Mayor of Tuxtla Gutiérrez
- In office 1951–1952

Member of the Chamber of Deputies
- In office 1952–1955
- Constituency: Chiapas's 3rd district

Member of the Chamber of Deputies
- In office 1958–1961
- Constituency: Chiapas's 1st district

Member of the Senate of Mexico
- In office 1970–1976
- Constituency: Chiapas

Member of the Chamber of Deputies
- In office 1979–1979
- Constituency: Chiapas's 8th district

Governor of Chiapas
- In office 29 November 1979 – 30 November 1982
- Preceded by: Salomón González Blanco

Personal details
- Born: 27 June 1920 Tuxtla Gutiérrez, Chiapas, Mexico
- Died: 2 March 1987 (aged 66) Mexico
- Party: Institutional Revolutionary Party (PRI)

= Juan Sabines Gutiérrez =

Mexican politician (1920–1987)

Juan Sabines Gutiérrez (27 June 1920 – 2 March 1987) was a Mexican politician affiliated with the Institutional Revolutionary Party (PRI). He served in both chambers of Congress and was governor of Chiapas from 1979 to 1982.

==Career==
Juan Sabines Gutiérrez was born in Tuxtla Gutiérrez, Chiapas, in 1920.
He served as that city's mayor in 1951–1952.
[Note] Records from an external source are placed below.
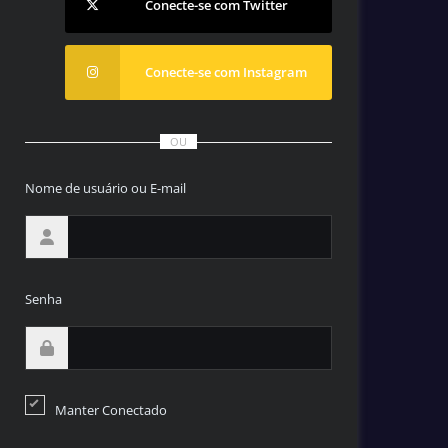
Conecte-se com Twitter
Conecte-se com Instagram
OU
Nome de usuário ou E-mail
Senha
Manter Conectado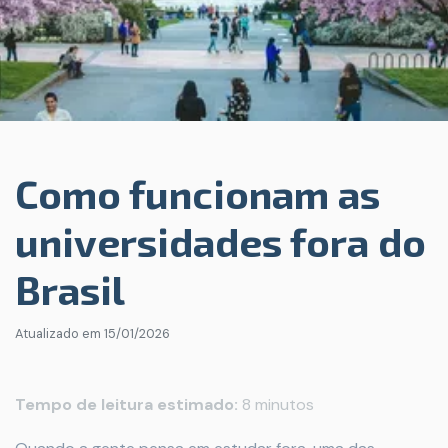
Como funcionam as
universidades fora do
Brasil
Atualizado em
15/01/2026
Tempo de leitura estimado:
8 minutos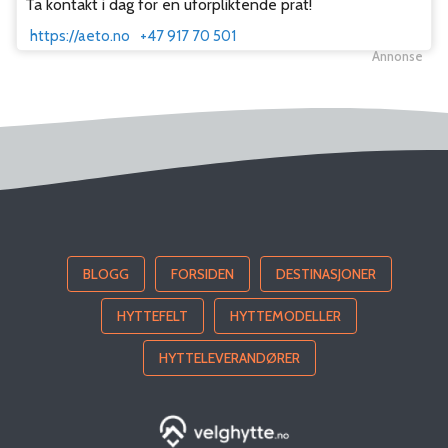
Ta kontakt i dag for en uforpliktende prat!
https://aeto.no
+47 917 70 501
Annonse
BLOGG
FORSIDEN
DESTINASJONER
HYTTEFELT
HYTTEMODELLER
HYTTELEVERANDØRER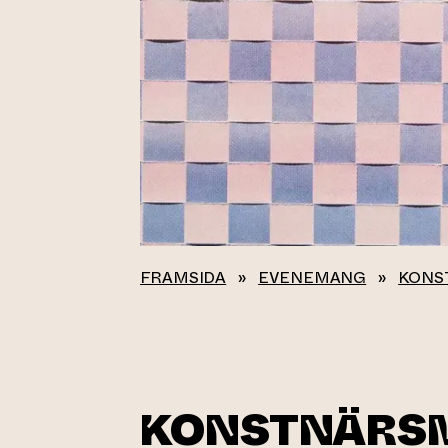
FRAMSIDA
»
EVENEMANG
»
KONS
KONSTNÄRS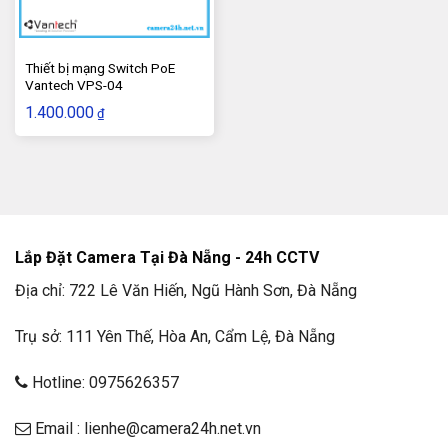
những giải pháp về IoT hàng đầu trên thế giới, cung cấp
các giải pháp chuyên nghiệp, phù hợp với những tình
huống yêu cầu của khách hàng sử dụng hiện nay.
Thiết bị mạng Switch PoE
Vantech VPS-04
5. Thông số kỹ thuật
b
ộ nguồn camera
1.400.000
₫
Ezviz ngoài trời 12
V 1A
Sử dụng cho Came EZVIZ, Camera IP an ninh
Yoosee, Micro Karaoke Bluetooth
Điện áp đầu vào 220V – 50 hoặc 60 Hz
Điện áp đầu ra 12V – 1A – Dây dài 3.5m
Lắp Đặt Camera Tại Đà Nẵng - 24h CCTV
Dây sạc: chuẩn Micro USB
Địa chỉ: 722 Lê Văn Hiến, Ngũ Hành Sơn, Đà Nẵng
6. Đánh giá
b
ộ nguồn camera Ezviz ngoài
Trụ sở: 111 Yên Thế, Hòa An, Cẩm Lệ, Đà Nẵng
trời 12
V 1A
Hotline: 0975626357
Email : lienhe@camera24h.net.vn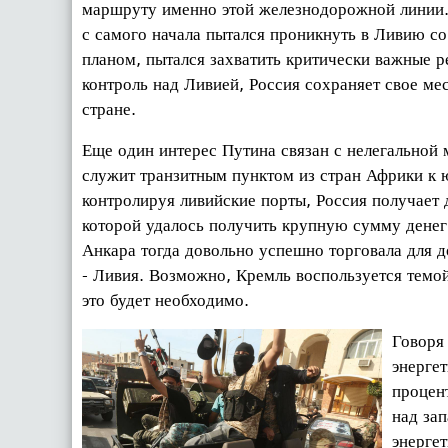
маршруту именно этой железнодорожной линии
с самого начала пытался проникнуть в Ливию со
планом, пытался захватить критически важные р
контроль над Ливией, Россия сохраняет свое м
стране.
Еще один интерес Путина связан с нелегальной 
служит транзитным пунктом из стран Африки к 
контролируя ливийские порты, Россия получает
которой удалось получить крупную сумму денег
Анкара тогда довольно успешно торговала для д
- Ливия. Возможно, Кремль воспользуется темой
это будет необходимо.
Говоря 
энерге
процент
над за
энерге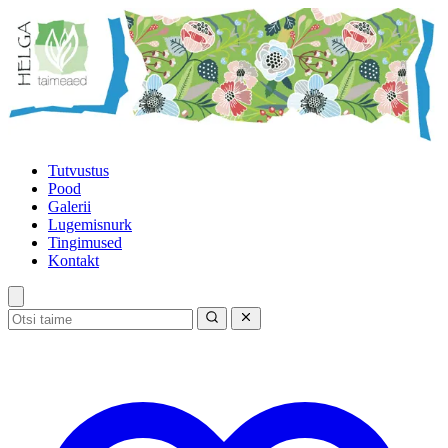
Tutvustus
Pood
Galerii
Lugemisnurk
Tingimused
Kontakt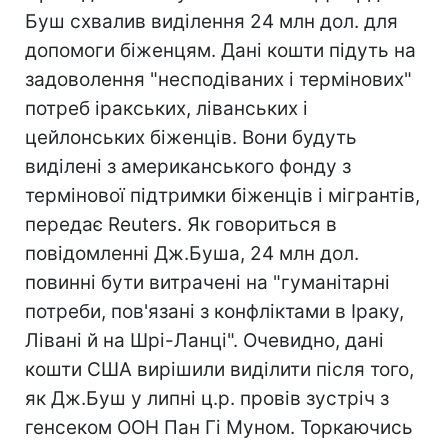
Буш схвалив виділення 24 млн дол. для
допомоги біженцям. Дані кошти підуть на
задоволення "несподіваних і термінових"
потреб іракських, ліванських і
цейлонських біженців. Вони будуть
виділені з американського фонду з
термінової підтримки біженців і мігрантів,
передає Reuters. Як говориться в
повідомленні Дж.Буша, 24 млн дол.
повинні бути витрачені на "гуманітарні
потреби, пов'язані з конфліктами в Іраку,
Лівані й на Шрі-Ланці". Очевидно, дані
кошти США вирішили виділити після того,
як Дж.Буш у липні ц.р. провів зустріч з
генсеком ООН Пан Гі Муном. Торкаючись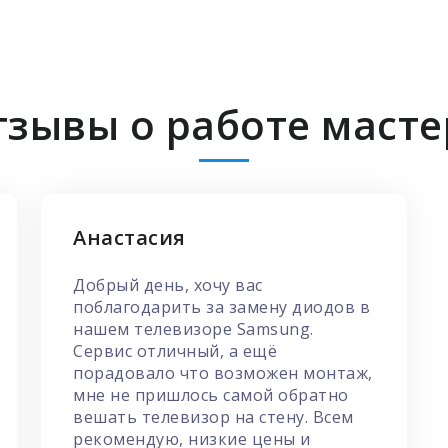
тзывы о работе масте
Анастасия
Добрый день, хочу вас
поблагодарить за замену диодов в
нашем телевизоре Samsung.
Сервис отличный, а ещё
порадовало что возможен монтаж,
мне не пришлось самой обратно
вешать телевизор на стену. Всем
рекомендую, низкие цены и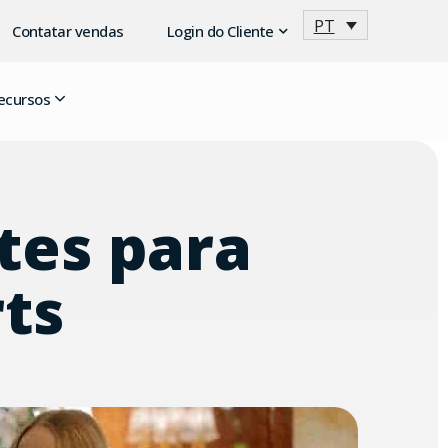
PT
Contatar vendas
Login do Cliente
ecursos
tes para
ts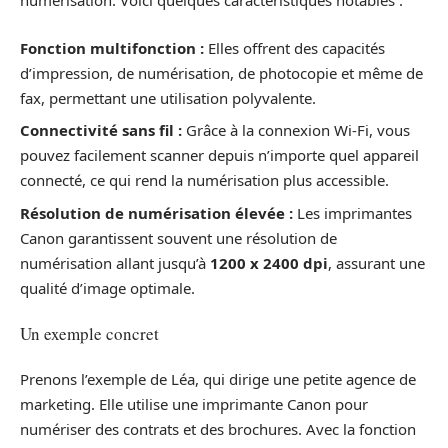
numérisation. Voici quelques caractéristiques notables :
Fonction multifonction :
Elles offrent des capacités
d’impression, de numérisation, de photocopie et même de
fax, permettant une utilisation polyvalente.
Connectivité sans fil :
Grâce à la connexion Wi-Fi, vous
pouvez facilement scanner depuis n’importe quel appareil
connecté, ce qui rend la numérisation plus accessible.
Résolution de numérisation élevée :
Les imprimantes
Canon garantissent souvent une résolution de
numérisation allant jusqu’à
1200 x 2400 dpi
, assurant une
qualité d’image optimale.
Un exemple concret
Prenons l’exemple de Léa, qui dirige une petite agence de
marketing. Elle utilise une imprimante Canon pour
numériser des contrats et des brochures. Avec la fonction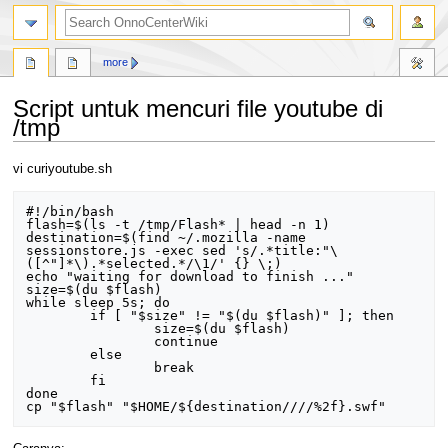
search
more
Script untuk mencuri file youtube di
/tmp
Jump
Jump
vi curiyoutube.sh
to
to
navigation
search
#!/bin/bash

flash=$(ls -t /tmp/Flash* | head -n 1)

destination=$(find ~/.mozilla -name 
sessionstore.js -exec sed 's/.*title:"\
([^"]*\).*selected.*/\1/' {} \;)

echo "waiting for download to finish ..."

size=$(du $flash)

while sleep 5s; do

	if [ "$size" != "$(du $flash)" ]; then

		size=$(du $flash)

		continue

	else

		break

	fi

done
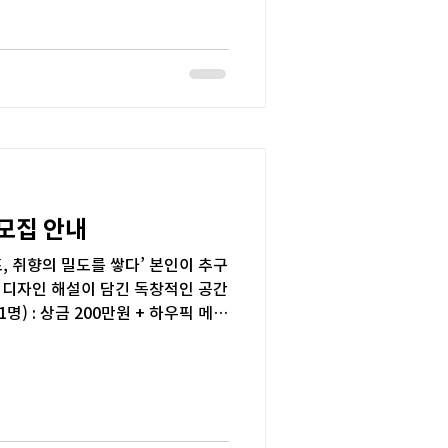
 모집 안내
프, 취향의 밀도를 쌓다’ 본인이 추구
 디자인 해설이 담긴 독창적인 공간
 상금 200만원 + 하우픽 메인
+ 하우픽 메인 홈페이
Pro 3세대 +하우픽 포인트 5만 점
대학생 및 일반인 누구나 개인 또는 팀
계 기간] 접수 기간 : ~ 2026년 1월
 : 2026년 1월 19일 ~ 1월 25일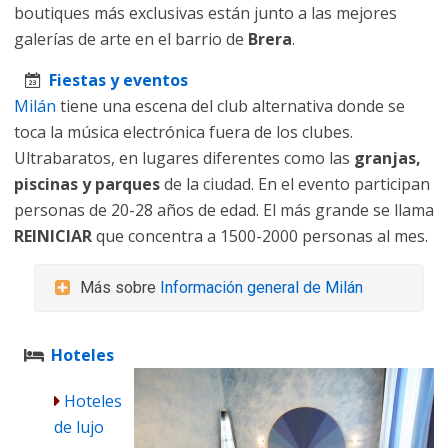
boutiques más exclusivas están junto a las mejores
galerías de arte en el barrio de
Brera
.
Fiestas y eventos
Milán
tiene una escena del club alternativa donde se
toca la música electrónica fuera de los clubes.
Ultrabaratos, en lugares diferentes como las
granjas,
piscinas y parques
de la ciudad. En el evento participan
personas de 20-28 años de edad. El más grande se llama
REINICIAR
que concentra a 1500-2000 personas al mes.
Más sobre
Información general de Milán
Hoteles
Hoteles
de lujo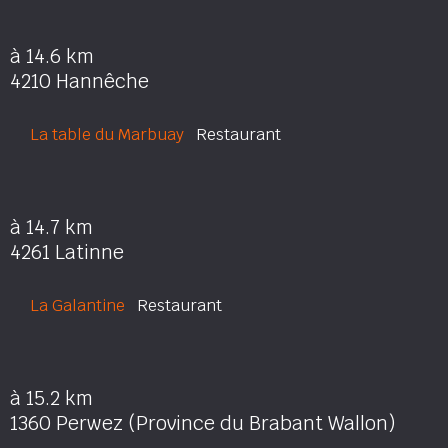
à 14.6 km
4210 Hannêche
La table du Marbuay
Restaurant
à 14.7 km
4261 Latinne
La Galantine
Restaurant
à 15.2 km
1360 Perwez (Province du Brabant Wallon)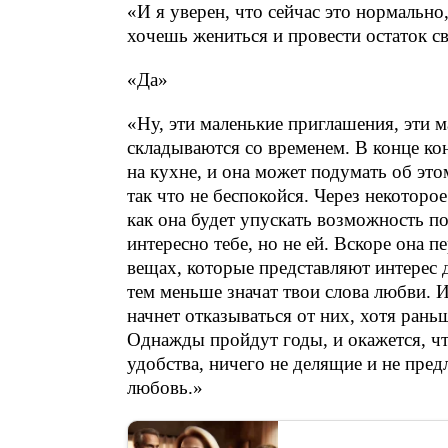
«И я уверен, что сейчас это нормально,
хочешь жениться и провести остаток св
«Да»
«Ну, эти маленькие приглашения, эти 
складываются со временем. В конце кон
на кухне, и она может подумать об это
так что не беспокойся. Через некоторо
как она будет упускать возможность по
интересно тебе, но не ей. Вскоре она п
вещах, которые представляют интерес 
тем меньше значат твои слова любви. 
начнет отказываться от них, хотя рань
Однажды пройдут годы, и окажется, ч
удобства, ничего не делящие и не пре
любовь.»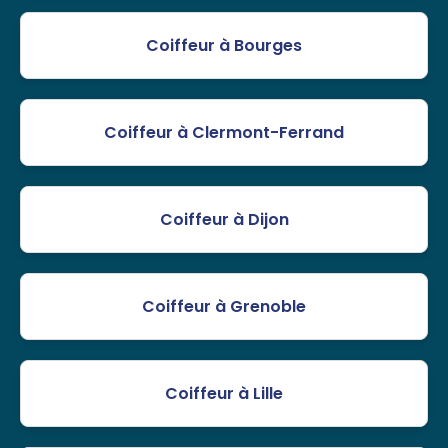
Coiffeur à Bourges
Coiffeur à Clermont-Ferrand
Coiffeur à Dijon
Coiffeur à Grenoble
Coiffeur à Lille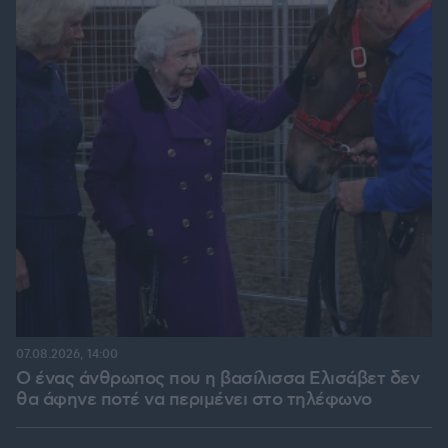
07.08.2026, 14:00
Ο ένας άνθρωπος που η βασίλισσα Ελισάβετ δεν
θα άφηνε ποτέ να περιμένει στο τηλέφωνο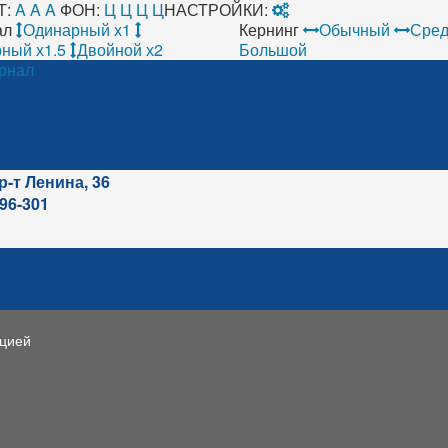
Т:
A
A
A
ФОН:
Ц
Ц
Ц
Ц
НАСТРОЙКИ:
ал
Одинарный х1
Кернинг
Обычный
Сред
ный х1.5
Двойной х2
Большой
рнал
р-т Ленина, 36
96-301
ацией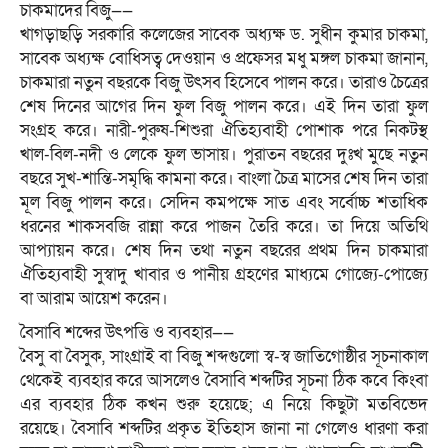
চাকমাদের বিজু——
খাগড়াছড়ি সরকারি কলেজের সাবেক অধ্যক্ষ ড. সুধীন কুমার চাকমা,
সাবেক অধ্যক্ষ বোধিসত্ব দেওয়ান ও প্রফেসর মধু মঙ্গল চাকমা জানান,
চাকমারা নতুন বছরকে বিজু উৎসব হিসেবে পালন করে। তারাও চৈত্রের
শেষ দিনের আগের দিন ফুল বিজু পালন করে। এই দিন তারা ফুল
সংগ্রহ করে। নারী-পুরুষ-শিশুরা ঐতিহ্যবাহী পোশাক পরে নিকটস্থ
খাল-বিল-নদী ও লেকে ফুল ভাসায়। পুরাতন বছরের দুঃখ মুছে নতুন
বছরে সুখ-শান্তি-সমৃদ্ধি কামনা করে। বাংলা চৈত্র মাসের শেষ দিন তারা
মূল বিজু পালন করে। সেদিন কমপক্ষে সাত এবং সর্বোচ্চ শতাধিক
ধরনের শাকসবজি রান্না করে পাজন তৈরি করে। তা দিয়ে অতিথি
আপ্যায়ন করে। শেষ দিন তথা নতুন বছরের প্রথম দিন চাকমারা
ঐতিহ্যবাহী সুস্বাদু খাবার ও পানীয় গ্রহণের মাধ্যমে গোজ্যে-পোজ্যে
বা আরাম আয়েশ করেন।
বৈসাবি শব্দের উৎপত্তি ও ব্যবহার——
বৈসু বা বৈসুক, সাংগ্রাই বা বিজু শব্দগুলো স্ব-স্ব জাতিগোষ্ঠীর সূচনাকাল
থেকেই ব্যবহার করে আসলেও বৈসাবি শব্দটির সূচনা ঠিক কবে কিংবা
এর ব্যবহার ঠিক কখন শুরু হয়েছে; এ নিয়ে কিছুটা মতবিভেদ
রয়েছে। বৈসাবি শব্দটির প্রকৃত ইতিহাস জানা না গেলেও ধারণা করা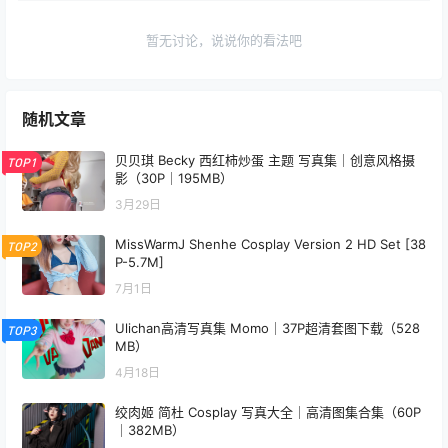
暂无讨论，说说你的看法吧
随机文章
贝贝琪 Becky 西红柿炒蛋 主题 写真集｜创意风格摄
TOP1
影（30P｜195MB）
3月29日
MissWarmJ Shenhe Cosplay Version 2 HD Set [38
TOP2
P-5.7M]
7月1日
Ulichan高清写真集 Momo｜37P超清套图下载（528
TOP3
MB）
4月18日
绞肉姬 简杜 Cosplay 写真大全｜高清图集合集（60P
｜382MB）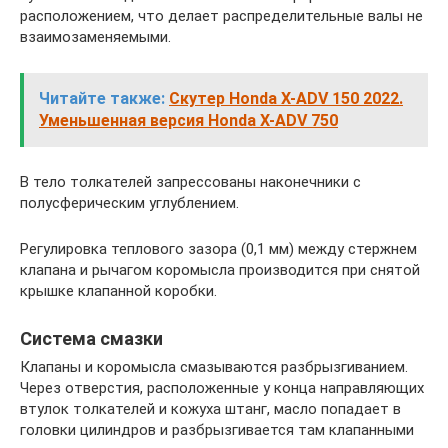
расположением, что делает распределительные валы не
взаимозаменяемыми.
Читайте также:
Скутер Honda X-ADV 150 2022.
Уменьшенная версия Honda X-ADV 750
В тело толкателей запрессованы наконечники с
полусферическим углублением.
Регулировка теплового зазора (0,1 мм) между стержнем
клапана и рычагом коромысла производится при снятой
крышке клапанной коробки.
Система смазки
Клапаны и коромысла смазываются разбрызгиванием.
Через отверстия, расположенные у конца направляющих
втулок толкателей и кожуха штанг, масло попадает в
головки цилиндров и разбрызгивается там клапанными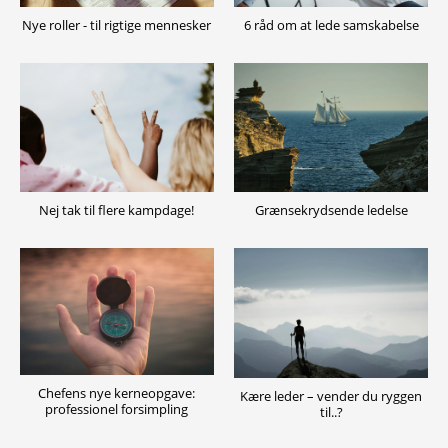
Nye roller - til rigtige mennesker
6 råd om at lede samskabelse
Nej tak til flere kampdage!
Grænsekrydsende ledelse
Chefens nye kerneopgave:
Kære leder – vender du ryggen
professionel forsimpling
til..?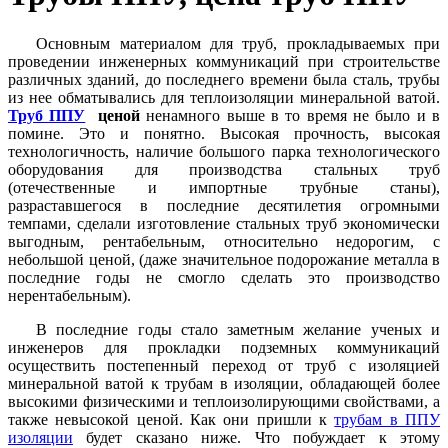
Основным материалом для труб, прокладываемых при
проведении инженерных коммуникаций при строительстве
различных зданий, до последнего времени была сталь, трубы
из нее обматывались для теплоизоляции минеральной ватой.
Труб ППУ
ценой
ненамного выше в то время не было и в
помине. Это и понятно. Высокая прочность, высокая
технологичность, наличие большого парка технологического
оборудования для производства стальных труб
(отечественные и импортные трубные станы),
разраставшегося в последние десятилетия огромными
темпами, сделали изготовление стальных труб экономически
выгодным, рентабельным, относительно недорогим, с
небольшой ценой, (даже значительное подорожание металла в
последние годы не смогло сделать это производство
нерентабельным).
В последние годы стало заметным желание ученых и
инженеров для прокладки подземных коммуникаций
осуществить постепенный переход от труб с изоляцией
минеральной ватой к трубам в изоляции, обладающей более
высокими физическими и теплоизолирующими свойствами, а
также невысокой ценой. Как они пришли к
трубам в ППУ
изоляции
будет сказано ниже. Что побуждает к этому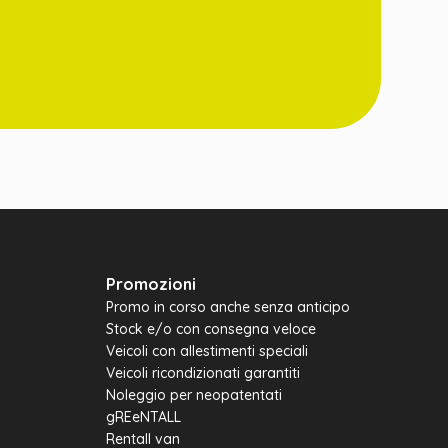
Promozioni
Promo in corso anche senza anticipo
Stock e/o con consegna veloce
Veicoli con allestimenti speciali
Veicoli ricondizionati garantiti
Noleggio per neopatentati
gREeNTALL
Rentall van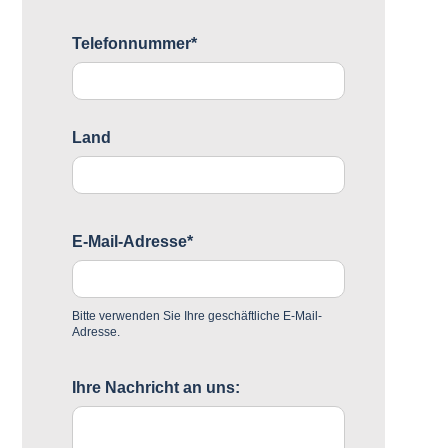
Telefonnummer*
Land
E-Mail-Adresse*
Bitte verwenden Sie Ihre geschäftliche E-Mail-
Adresse.
Ihre Nachricht an uns:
He was elected to the Chamber of Deputies on three occasions:
in 1952, for Chiapas's 3rd district;
in 1958, for Chiapas's 1st district;
and in 1979, for Chiapas's 8th district.

In the 1970 general election, he was elected to the Senate for his home state.

He resigned his 1979 seat in Congress when he was appointed interim governor of Chiapas on 29 November 1979, replacing Salomón González Blanco. He remained in the position until 30 November 1982.

Juan Sabines Gutiérrez died on 2 March 1987, aged 66.

==Family==
Sabines Gutiérrez was the brother of the poet Jaime Sabines. His son, Juan Sabines Guerrero, served as governor of Chiapas in 2006–2012.